Dominique and I are showing and training a beautiful dog of my breeding named Smokey. His first dog shows were not pretty when three days in a row Smokey decided to not be touched by the judge and had to be excused out of the ring. It happened at the biggest specialty weekend for the breed annually which is Harrisburg in April.
Funny thing too, since he is generally an extroverted guy with good people skills and attraction. The excusal was after watching airbound Smokey imitate Cirque du Soleil flying through the air like a giant fish flailing.
I convinced his owner Linda, who did a splendid job raising him as a wonderful house pet, to send him here so we could modify the behavior. The dog was too handsome to wash our hands of his show career.
In one easy week, Cirque de Soleil Smokey became solid show dog Smokey and at his first dog show was Best Of Breed and on to a Group 2. We put intensive work in to him every single day, clarifying our expectations at every moment.
The starting point was to narrow down the specific behavior which was the problem.
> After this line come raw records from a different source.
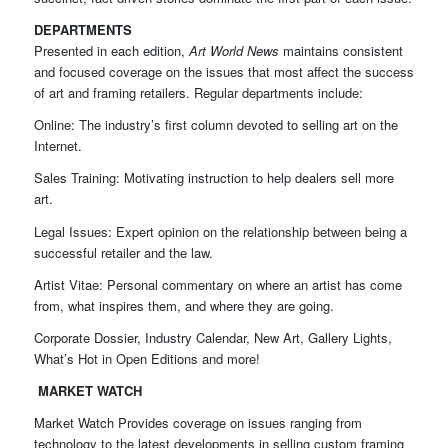
DEPARTMENTS
Presented in each edition,
Art World News
maintains consistent
and focused coverage on the issues that most affect the success
of art and framing retailers. Regular departments include:
Online: The industry’s first column devoted to selling art on the
Internet.
Sales Training: Motivating instruction to help dealers sell more
art.
Legal Issues: Expert opinion on the relationship between being a
successful retailer and the law.
Artist Vitae: Personal commentary on where an artist has come
from, what inspires them, and where they are going.
Corporate Dossier, Industry Calendar, New Art, Gallery Lights,
What’s Hot in Open Editions and more!
MARKET WATCH
Market Watch Provides coverage on issues ranging from
technology to the latest developments in selling custom framing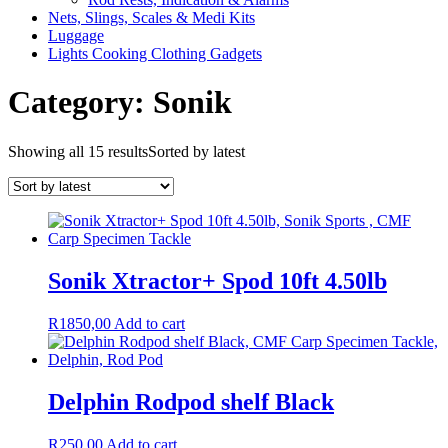
Nets, Slings, Scales & Medi Kits
Luggage
Lights Cooking Clothing Gadgets
Category: Sonik
Showing all 15 results
Sorted by latest
Sonik Xtractor+ Spod 10ft 4.50lb
R
1850,00
Add to cart
Delphin Rodpod shelf Black
R
250,00
Add to cart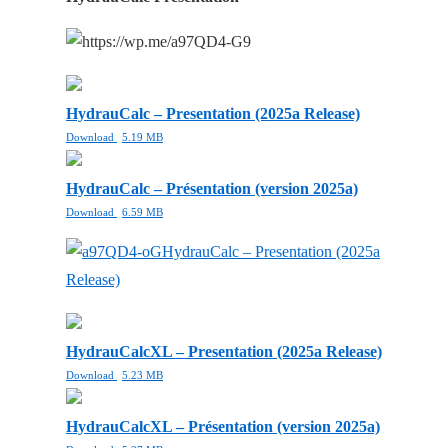
HydrauCalc – Presentation (2025a Release)
Download
5.19 MB
HydrauCalc – Présentation (version 2025a)
Download
6.59 MB
HydrauCalc – Presentation (2025a
Release)
HydrauCalcXL – Presentation (2025a Release)
Download
5.23 MB
HydrauCalcXL – Présentation (version 2025a)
He was friendly and cute as long as he approached. He charmingly sauntered up to greet pretty much everyone. But put him in the position of an approach where he had no choice or escape valve or avoidance option and you were left with a bucking flailing bronco. Additionally, Smokey had learned that the balking thing like some hairy donkey worked well to change the subject and direct the outcome his way. He expected, probably through life experiences, that when he put the brakes on or resisted, it pretty much always went his way.
So two behaviors were taught. One, with the assistance of a snug nylon training collar providing consequences for backwards motion, Smokey was never, not ever, permitted to balk, slow down, resist, or make any avoidance of the forward propulsion guided by a human.If he balked it was to be anticipated and quickly interrupted and forward momentum continued.
Two, he was taught with firm correction and intervention that he MUST stand up and be touched. NO choice was given other than shoving him back in to position if he even so much as shifted his body weight, let along tried to fling in to the air or colapse to the ground. At his first fun match he was literally lifted up by me by collar and tail to a standing position and held there until he was standing on his own steam being touched all over by the judge.
Dominique and I partnered in Smokey's recovery. Dominique handled him in the match. Dominique is a soft person with a light hand-in opposition to my own. We felt it useful to have him resilient to mutliple people making demands and handling him and his behavior. SMokey learned to be a show dog at that match.
The other helpful excercise we did was at Tuesday night obedience class. While the entire large advanced class did long down stays with their dogs, Dominique walked along the line with Smokey and asked each and every one of the students to touch and examine Smokey like a dog show.
Even though most of my students are pet people, almost all knew how to do a dog show exam because of dog shows on TV. The excercise was good for Smokey and a great distraction for the students' dogs.
It has been no looking back. The reaction to Smokey from exhibitors and judges is VERY positive. He has since been Best of Breed again, over a special (champion) and another group placement and points to his championship. Dominique is showing Smokey and doing a great job in all aspects-his behavior, his grooming and his showing. Now I will see if I can get some pictures up of him.